I use a prepared version recommended by a friend who is chef of a local Mexican eatery. I like it. I’m sure if I took the trouble to make my own with fresh ingredients and invested all the time — it could not be better than this. Maybe yours is and more power to you. Mine isn’t. (PS. I also buy ketchup in bottles rather than make my own.)
If you take a look at the photo above it looks like something you might be served at a restaurant. (I hope.) And it looks like it could be complicated. Actually, it was so EZ that I am a bit shy about explaining it. The plate contains two different recipes: Smoke-Roasted Chicken & Grilled Avocados. All I did to bring it together on the plate was heat up the Dora Maria Mole Sauce and scape the plate somewhat artistically … and adding garnish for color along with some slivers of lemon peel. As my maitre’d used to say: “Voila!”
Clarification: If you are saying to yourself – “Hey, Chocolate Mole is redundant – because Mole means chocolate.” Actually “mole” (moe-lay) is a Spanish language term used for most sauces. Ever heard of Guacamole? Unfortunately the term has become synonymous with chocolate because of Mexican restaurant menus. It’s common for menus to use the word ‘mole’ associated with any dish using chocolate sauce on food. Because not everyone eats Mexican-style food I am being kinda correct and kinda redundant by using chocolate to describe the sauce. Whew! ~ CB
From Char-Broil All-Star Chef Cristo:
“You are correct CB. There is no definitive mole, but rather endless versions that differ from family to family, from region to region. “Every home cook seems to throw in his or her own secret ingredient. But make no mistake, when you encounter the real thing, the taste is beyond words,” said Sandoval, a Mexico native who mixes animal cookies into his mole just like his grandmother did. Mole, which comes from the Aztec word molli, meaning concoction or stew, is believed to have been created in the late 1600s by a nun in a convent in Puebla de los Angeles, outside Mexico City, to honor the archbishop for building a nearby convent. According to food historians, she spared no expense, using the best and most expensive ingredients to create the dark, savory sauce that grew to tantalize a nation.
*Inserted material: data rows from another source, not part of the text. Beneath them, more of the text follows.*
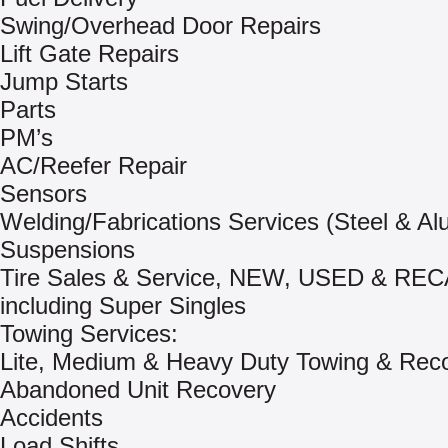
Swing/Overhead Door Repairs
Lift Gate Repairs
Jump Starts
Parts
PM’s
AC/Reefer Repair
Sensors
Welding/Fabrications Services (Steel & A
Suspensions
Tire Sales & Service, NEW, USED & RE
including Super Singles
Towing Services:
Lite, Medium & Heavy Duty Towing & Rec
Abandoned Unit Recovery
Accidents
Load Shifts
Today, Oaxaca has the reputation as Mexico’s best state for mole, followed by Puebla and Veracruz. The famous “seven moles of Oaxaca” compose a rainbow of earthy colors such as black, brown, brick red, yellow and green. The region’s most famous variety, mole negro, uses six kinds of chile, almonds, raisins, pumpkin seeds, tomato, garlic, onions, plantains, chocolate, spices, chile seeds, lard and more.”